Under baseball’s current labor contract, which took effect on Sept. 30, 2002, testing with penalties begins after any season in which 5 percent of survey tests are positive.
What kind of message is that sending to our youth that looks up to these record setting athletes? Steroids are okay as long as fewer than 5 percent of baseball players are using them.
If MLB has minimal testing and remains silent when the subject comes up they think maybe the issue will become less popular and fade away. They were handed a rude awakening.
Federal authorities confiscated the results and samples of drug tests last week of several Major League players that testified last winter to a grand jury that investigated and brought charges against an alleged steroid distribution ring.
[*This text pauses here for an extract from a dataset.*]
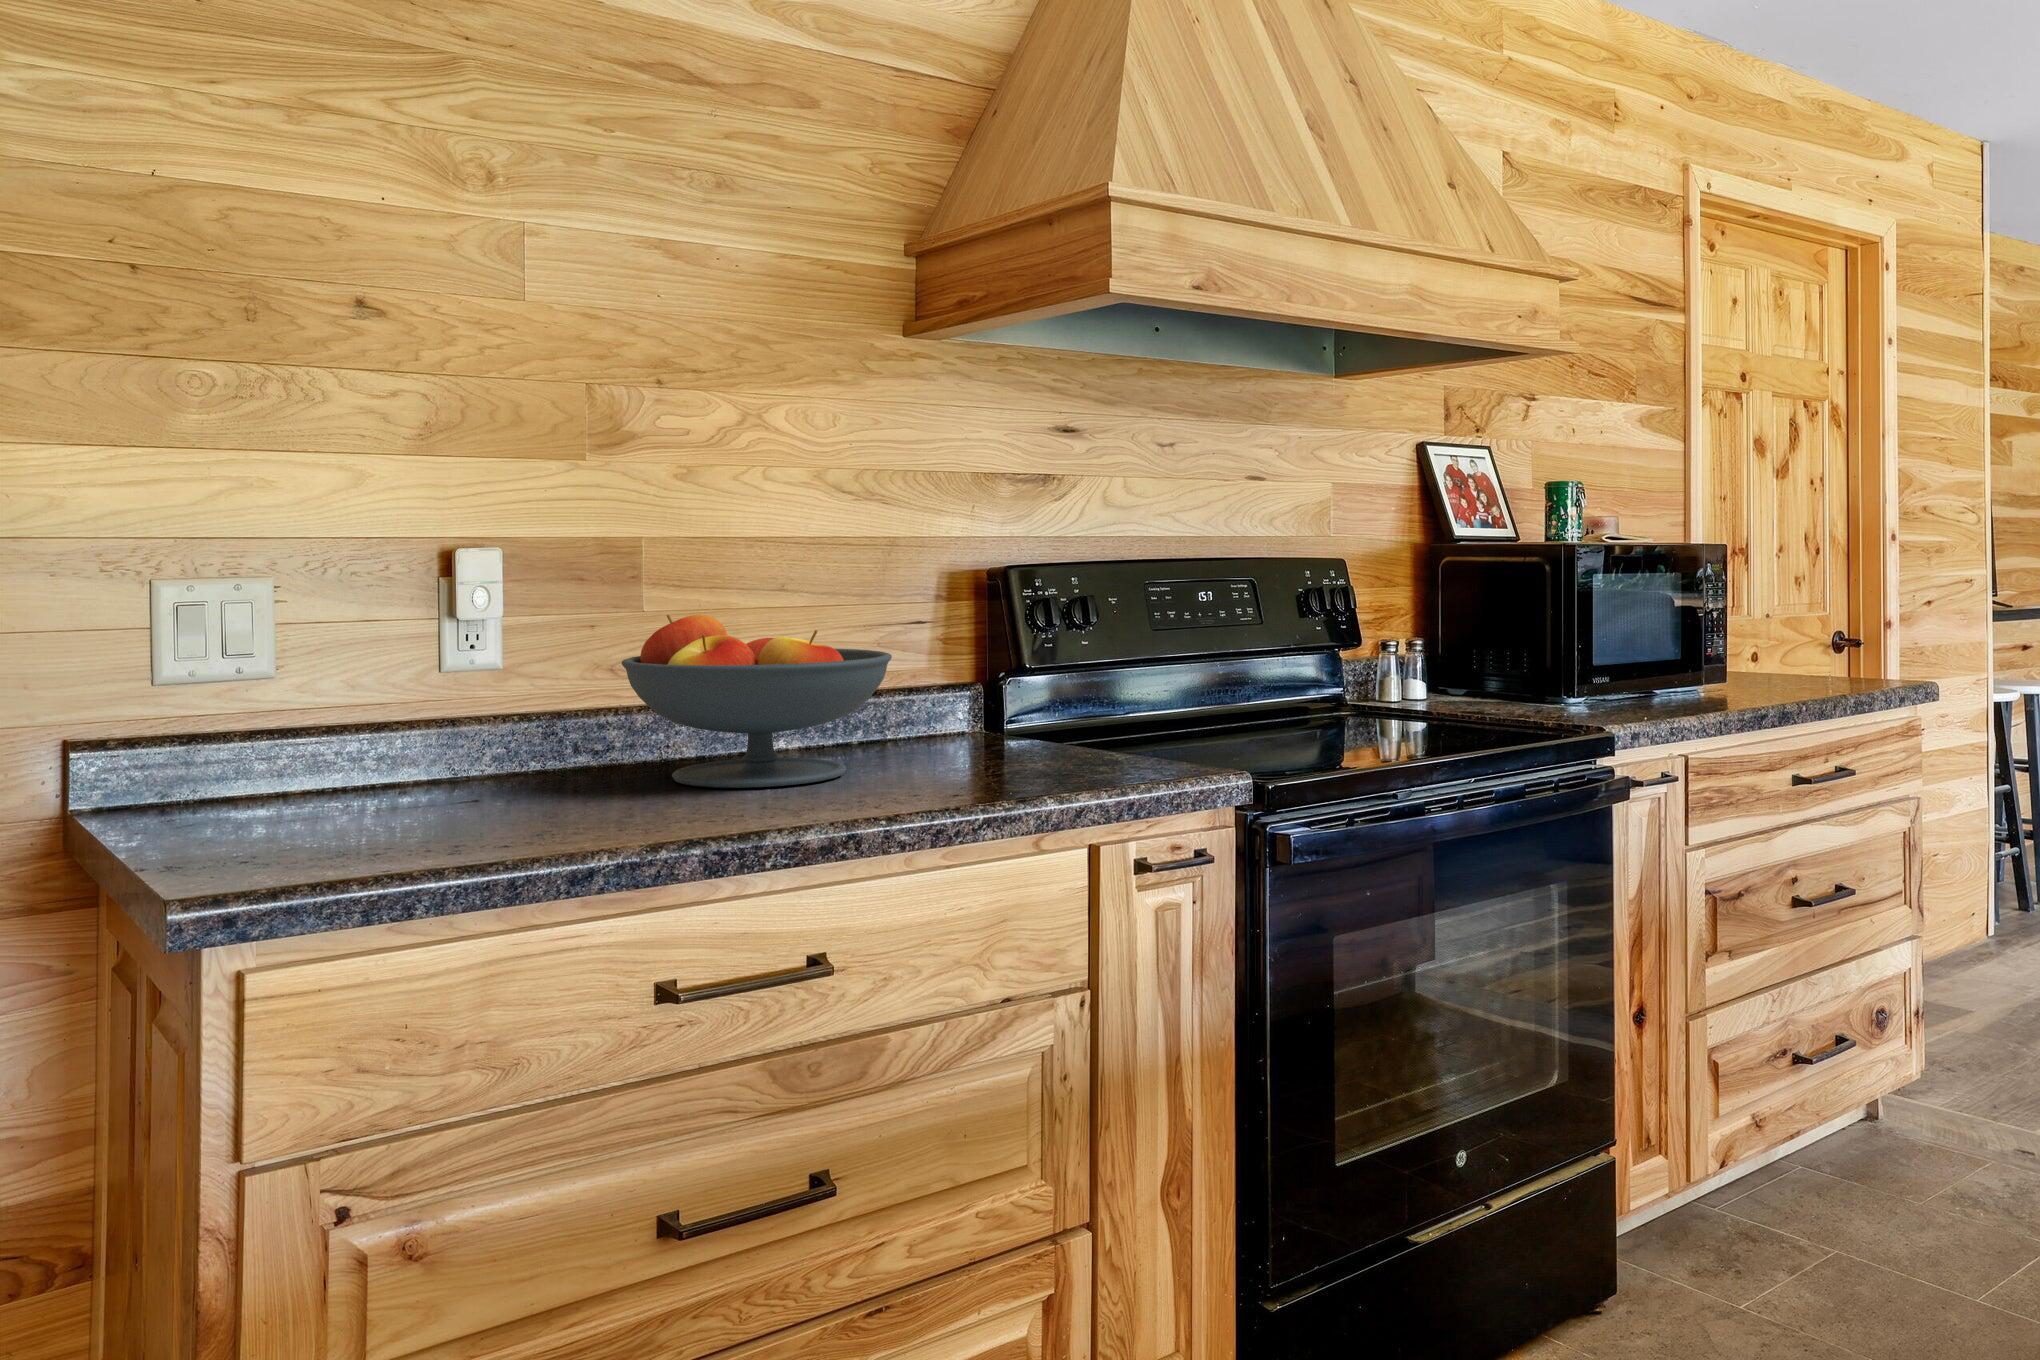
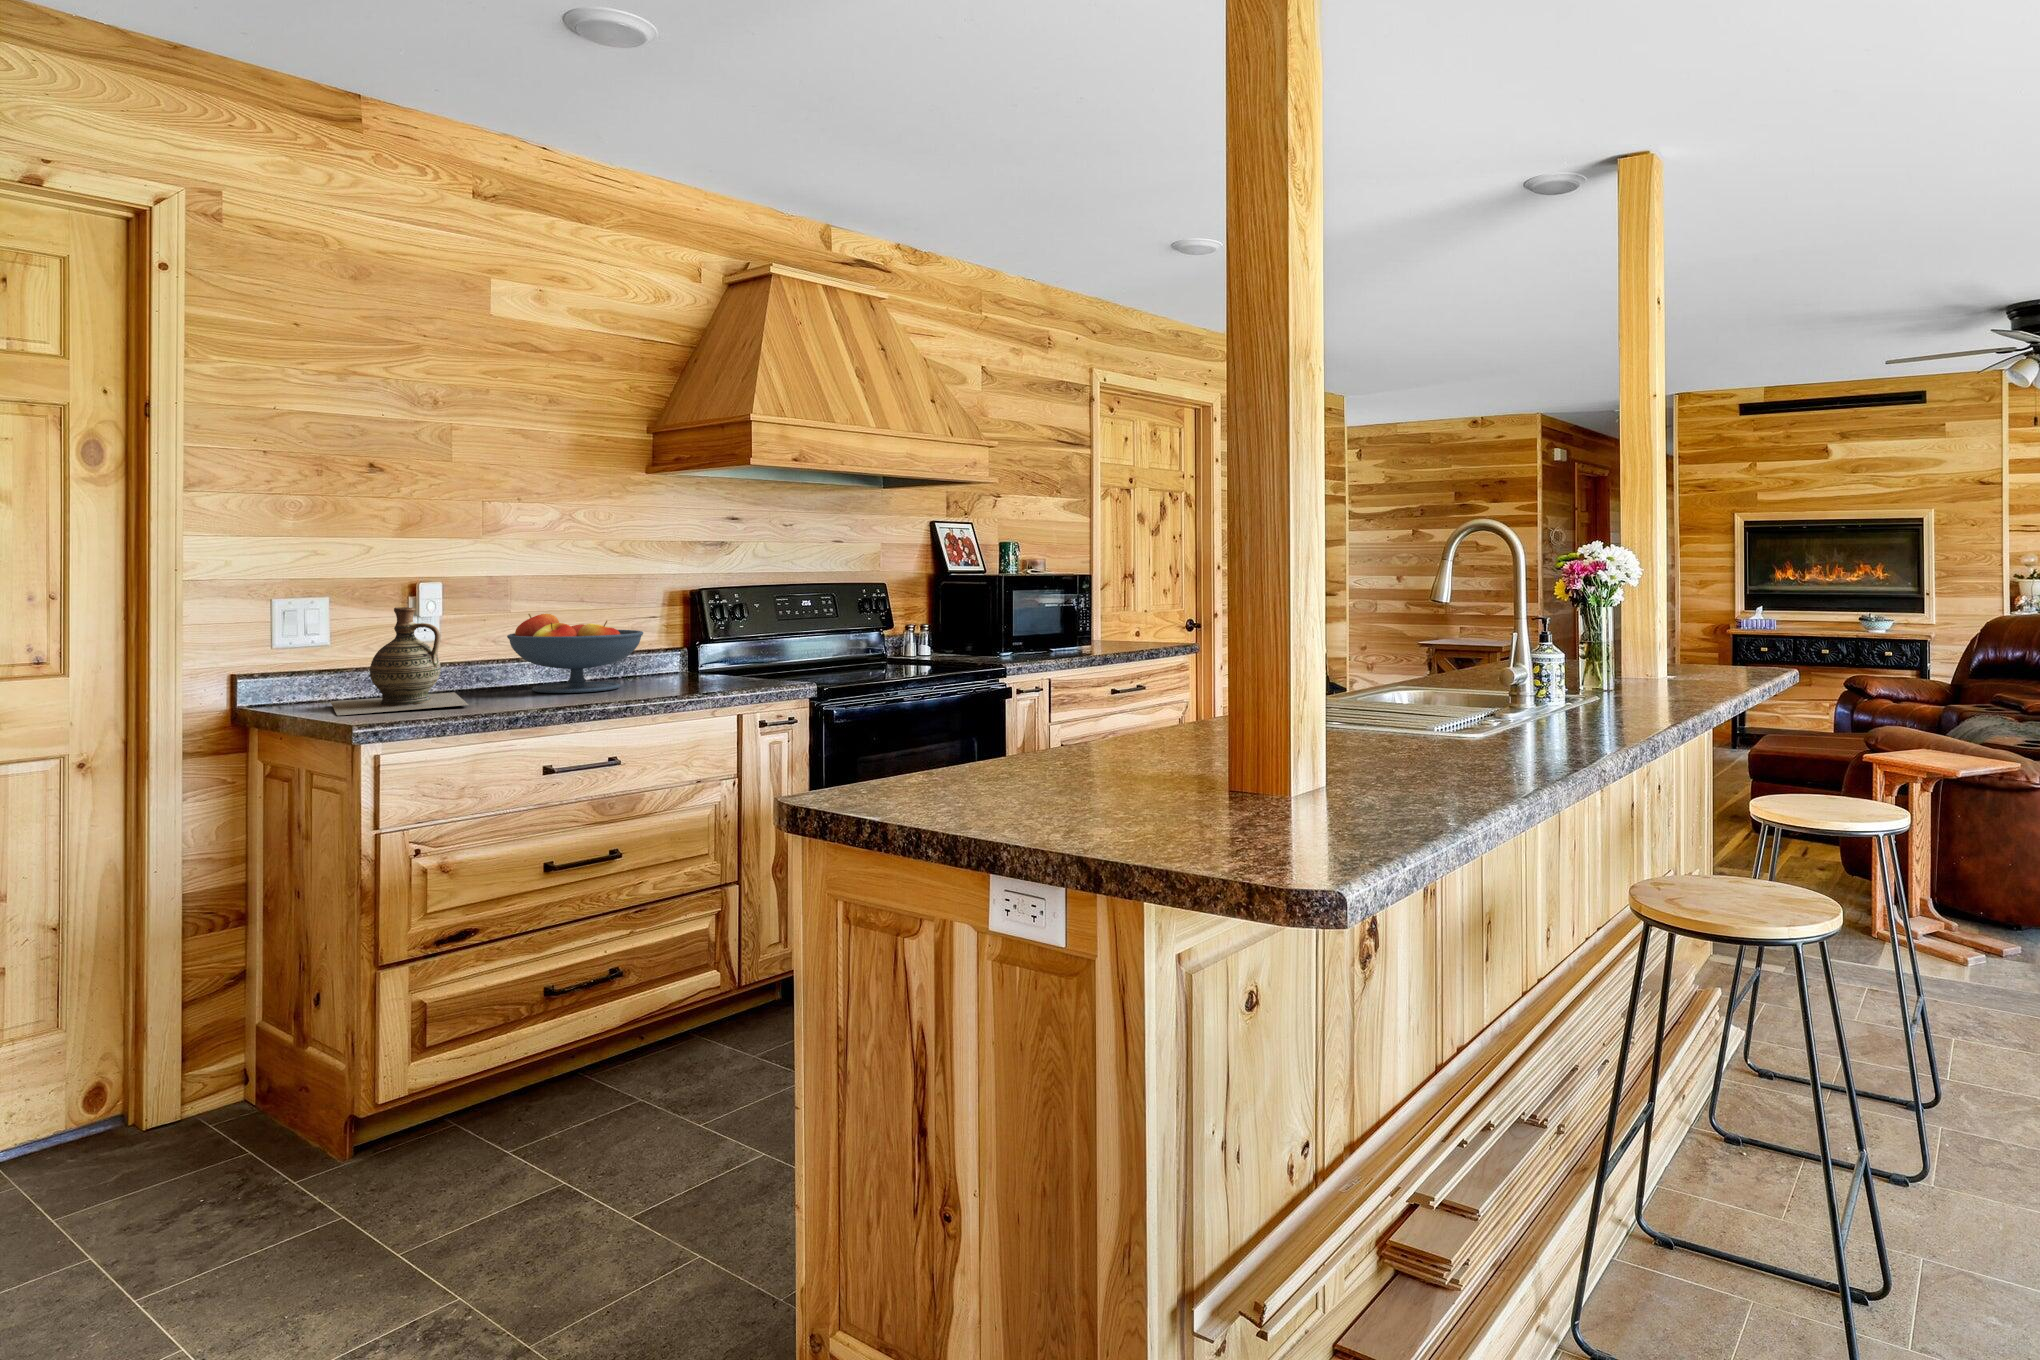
ceramic jug: none [215,599,509,849] -> present [331,607,468,715]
MLB’s silence on the issue is suspicious and the fact that they are cozy with the player’s union doubles the suspicion. These tests are no longer in the hands of MLB. So, I am expecting a twist.
All other professional sports have extremely strict banned-substances lists. So why not MLB? The bottom line is, steroids and other performance enhancing drugs take the meaning out of what it takes to be a professional athlete. I is supposed to take talent and dedication, not injecting oneself with a needle, to be the best.
Meanwhile, beloved home run records are being tarnished.
MLB must stop ignoring the problem and take action. Nobody knows the specific extent of steroid use in MLB or who exactly is involved. But, we do know that something is going on and it is not sending a positive message to our youth. In fact it is damaging the reputation of America’s favorite past time.